As we move towards wide adoption of NoSql databases, we often run into the need to consolidate our data on the shiny new NoSql platforms. Tons (several GB in our case) of data needs to move from SQL to NoSql. This presents an annoying but seeming simple problem. However the devil is in the details.
- Sql DBs have a mature set of tools for bulk import/export but not many tools exist for doing the same across SQL to NoSQL.
- Each app/NoSQL db combination usually has its own unique data model.
- The object/document/key-value data structures do not map to relation tables in a straightforward manner
- Salability semantics are different. SQL DBs will usually choke on large number of parallel operations but are typically faster at executing complicated queries
All this has to be taken into account to craft a solution which is fast, accurate and leverages strength of both the platforms.
After several iterations this is what I settled on and seems to work pretty well.
I leverage three pieces of infrastructure
- SQL DB cluster
- NoSQL DB cluster
- Grid computing infrastructure (Usually accompanies a NoSQL setup).

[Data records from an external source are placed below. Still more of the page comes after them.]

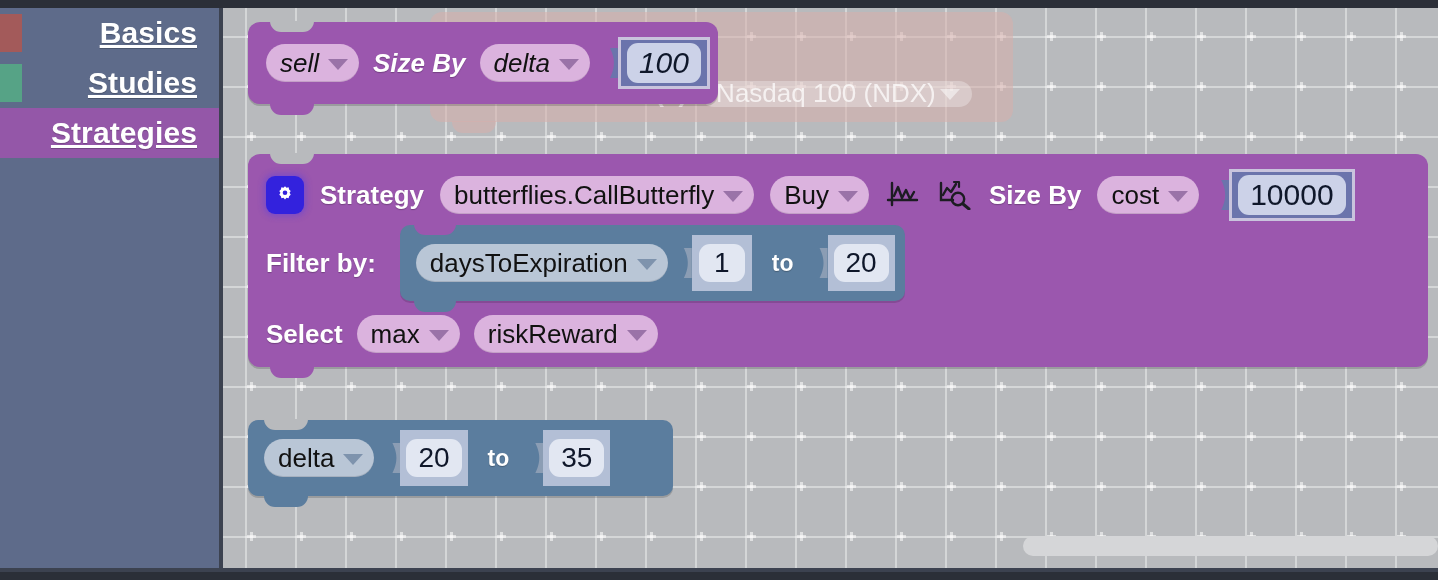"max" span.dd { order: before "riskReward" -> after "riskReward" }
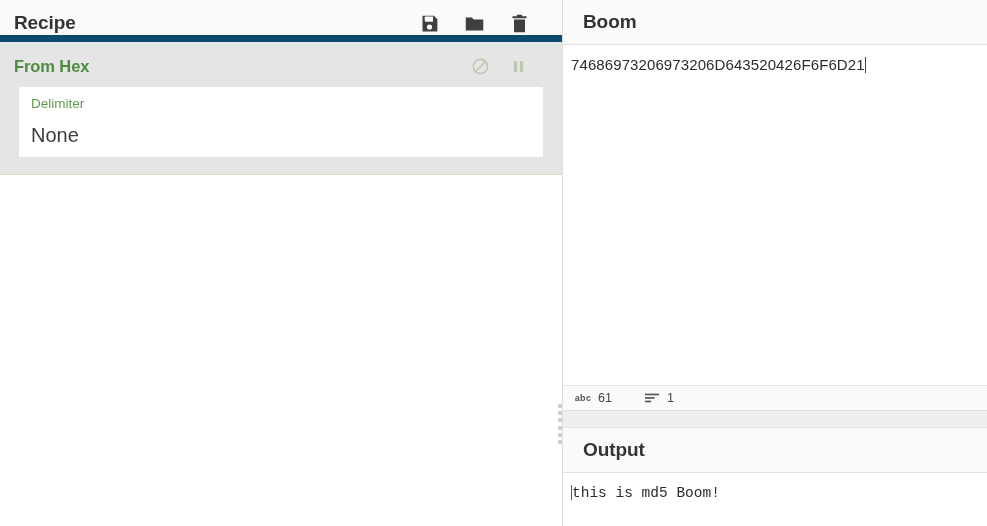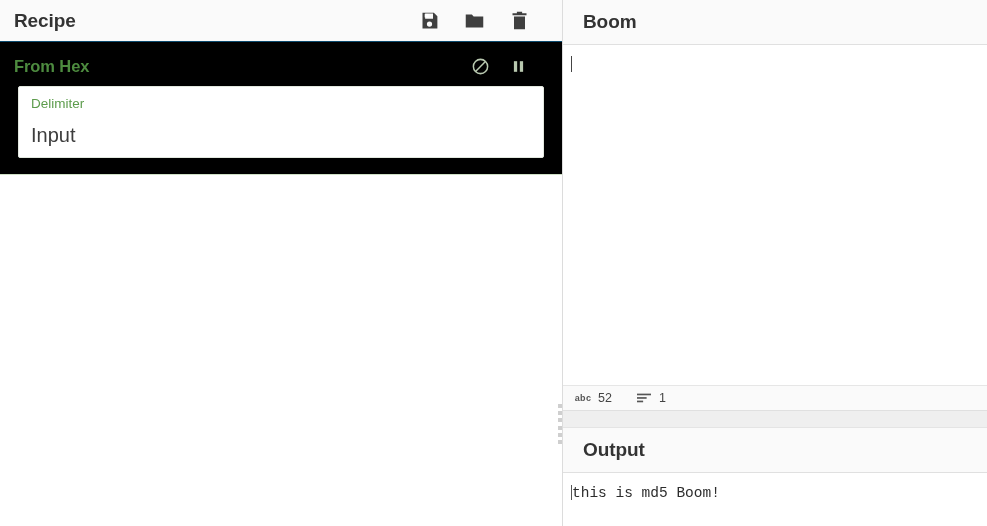"Recipe" .pane-title-bar { align-items: center -> flex-start; border-bottom: 1px solid #0c4a6e -> 7px solid #0c4a6e; padding: 0 16px 0 14px -> 12px 16px 0 14px }
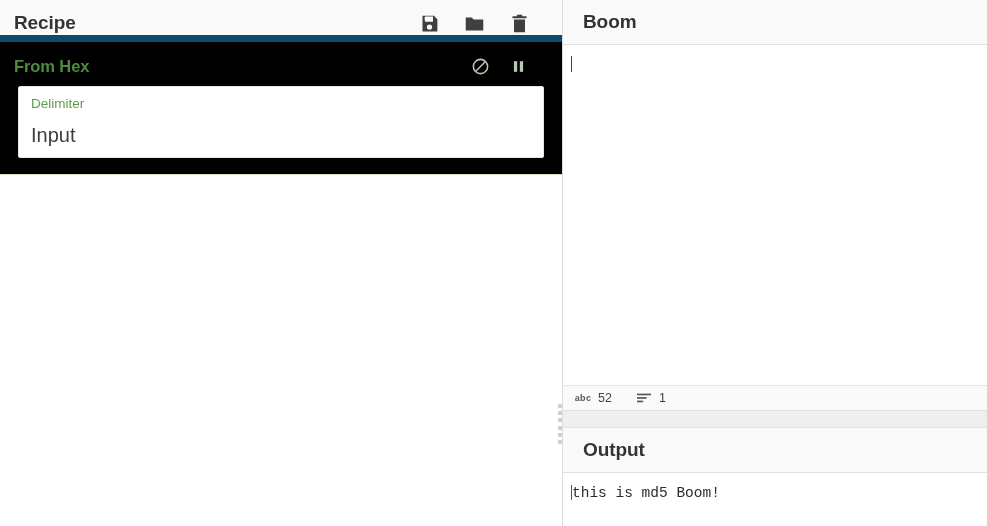"From Hex" .operation { background: #000000 -> #e5e5e5 }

Keep load on the SQL DB as low as possible
Simple SQL: Ideally a vanilla select without any logic. Add an index to support the query. This allows the SQL DB to serve requests very quick. If you have to manipulate, do that on the grid job. Trade off SQL DB load for grid node load.
Leverage grid computing
Split the overall import into sub-tasks which can be farmed out to the grid. I typically break down by a range of Primary Keys. Example, for importing a million rows, i would split into 100 jobs importing 10,000 rows each. Each of these would read from the SQL db (using the sql described above) and write out to the NoSQL db. You could leverage transaction semantics if they make sense in your domain. Large number of concurrent writes is usually not a problem for NoSql DBs. So this is likely to be constrained by the number of these tasks the SQL db can concurrently support.
Other things to consider
If you have replication going on in either systems, its best to turn it off while the data migration happens. You can turn in on afterwards and let it catch up.
Actively monitor the load on the DBs, especially if you have a large number of grid nodes. 100’s or 1000’s of nodes can overwhelm DBs quicker than you would think.
Do a few trial runs with smaller datasets with detailed logging, Once you have that down switch to Error level logging only. I/O is expensive.